At least two speakers objected to the bill on the grounds that they believed there was a plot by the United Nations to use neo-voucher programs to insert government into private education. This kind of rhetoric seems unsurprising given that the pro-voucher lobby has frequently made distrust of the government a central feature of its argument, and echoes Rep. Pace’s comments earlier in the day about teachers indoctrinating students at the behest of the ALA.
As Chris Rufo famously stated, “To get to universal school choice, you really need to operate from the premise of universal school distrust.” Similarly, SC’s pro-voucher Palmetto Promise Institute released a “dossier” (entitled “Education or Indoctrination”) claiming educator associations were part of a “constellation of the left”. The editor of that “dossier,” Oran Smith, was present during meeting on S. 62, wearing a sticker supporting “school choice.”
Public and private school educators also spoke out against the bill, arguing it would harm public schools while doing little to help the average student not currently attending a private school to afford tuition. While committee members pushed back forcefully on this latter argument, even the head of the South Carolina Independent Schools Association, who spoke last, acknowledged that the average tuition in his network was greater than the $6,000 subsidy amount, and that, for example, tuition at Hammond School in Columbia is around $22,000 a year. (According to Private School Review, the average tuition for private schools in SC is $8,286 per year.)
A contentious public comment period
Rep. Shannon Erickson (Beaufort), committee chair, had to stop the proceedings about halfway through to remind representatives not to be combative with speakers. In particular, Rep. Bradley and Rep. Brian Teeple (Charleston and Colleton) repeatedly asked speakers aggressive, sometimes leading questions about the bill.

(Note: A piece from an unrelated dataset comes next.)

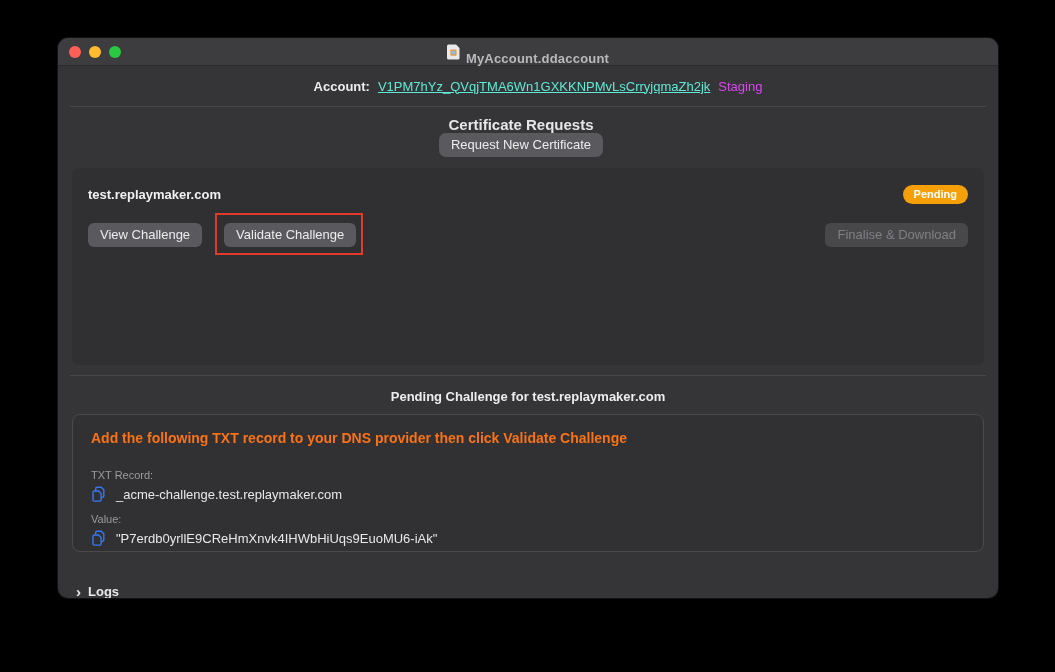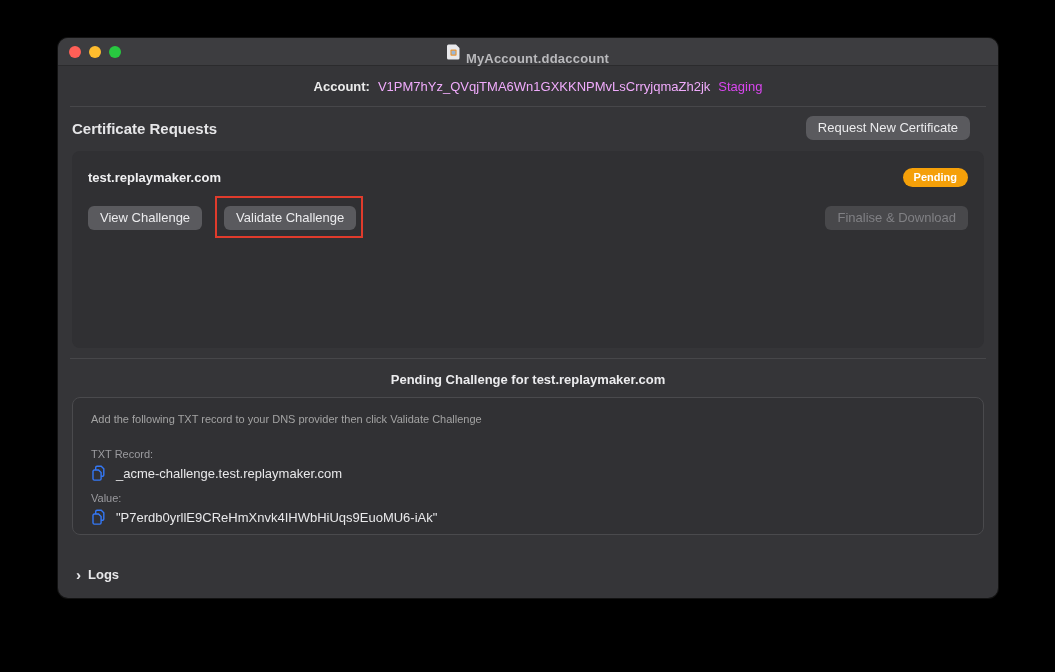"V1PM7hYz_QVqjTMA6Wn1GXKKNPMvLsCrryjqmaZh" .acct-value { color: #f0abfc -> #5eead4; text-decoration: none -> underline }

Teeple, for example, zeroed in on one speaker who had testified against the bill, asking repeatedly if she thought “competition” was helpful in improving schools— a question based on the premise that our schools are “failing” due to their own actions, and not those of the state. When she respectfully rejected the premise that public services should engage in the same kind of competition as private businesses, he continued to push back until Erickson excused the witness and reminded committee members that public testimony was “not a debate”.
Dr. Janelle Rivers, speaking for the SC League of Women Voters, urged the committee to wait to see the effects of current vouchers before expanding them. Teeple repeatedly demanded statistics on which states— other than Arizona, which Dr. Rivers had already cited.

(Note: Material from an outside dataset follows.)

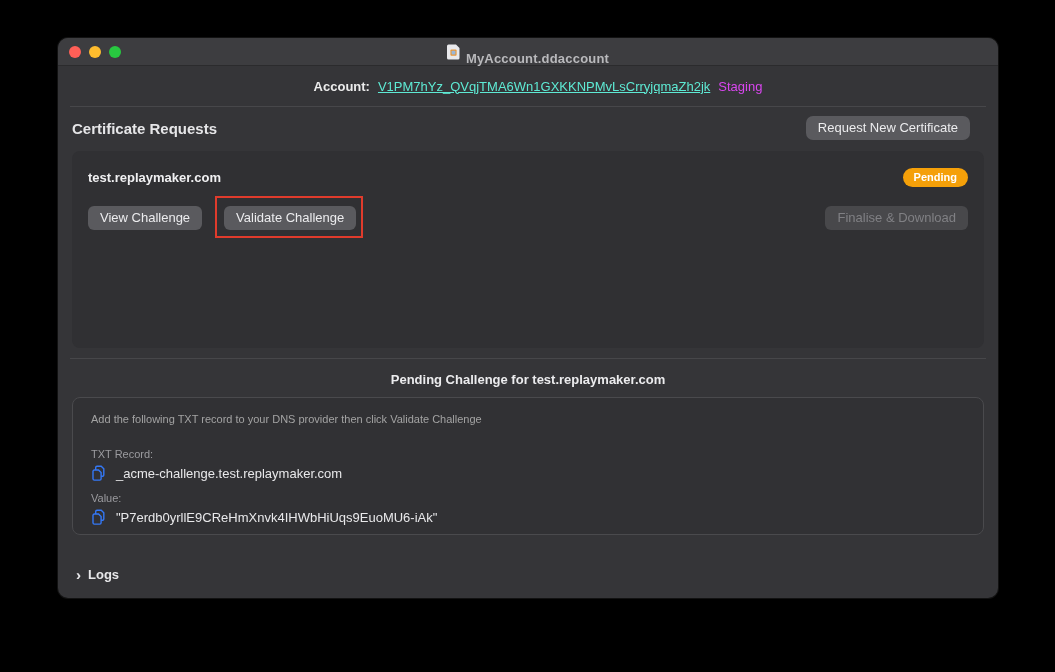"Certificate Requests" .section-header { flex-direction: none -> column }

The ACLU’s Paul Bowers and others later provided specific data about Florida and other states which have seen ballooning budgets since adopting “universal vouchers,” but Teeple asked them no follow-up questions. Bowers also warned about the existing research showing negative outcomes for students.
Rep. Bradley at one point aggressively asked a speaker why the state should continue to spend “billions” on education.
Again, his question was based on a premise that was never explained. (For example, the fact that by his own observation the bill would require up to $60 million to partly subsidize the educations of just 10,000 students, while the public school system serves nearly eighty times that amount, could provide part of the answer.)
More importantly, though, the SC Constitution specifically requires that the General Assembly create a system of free public schools: “The General Assembly shall provide for the maintenance and support of a system of free public schools open to all children in the State and shall, establish, organize, and support such other public institutions of learning, as may be desirable”. This mandate doesn’t allow for the kind of defeatism multiple voucher proponents on the committee showed; it requires that if there truly are “failures” in the system, it is those very legislatures who must address and rectify them.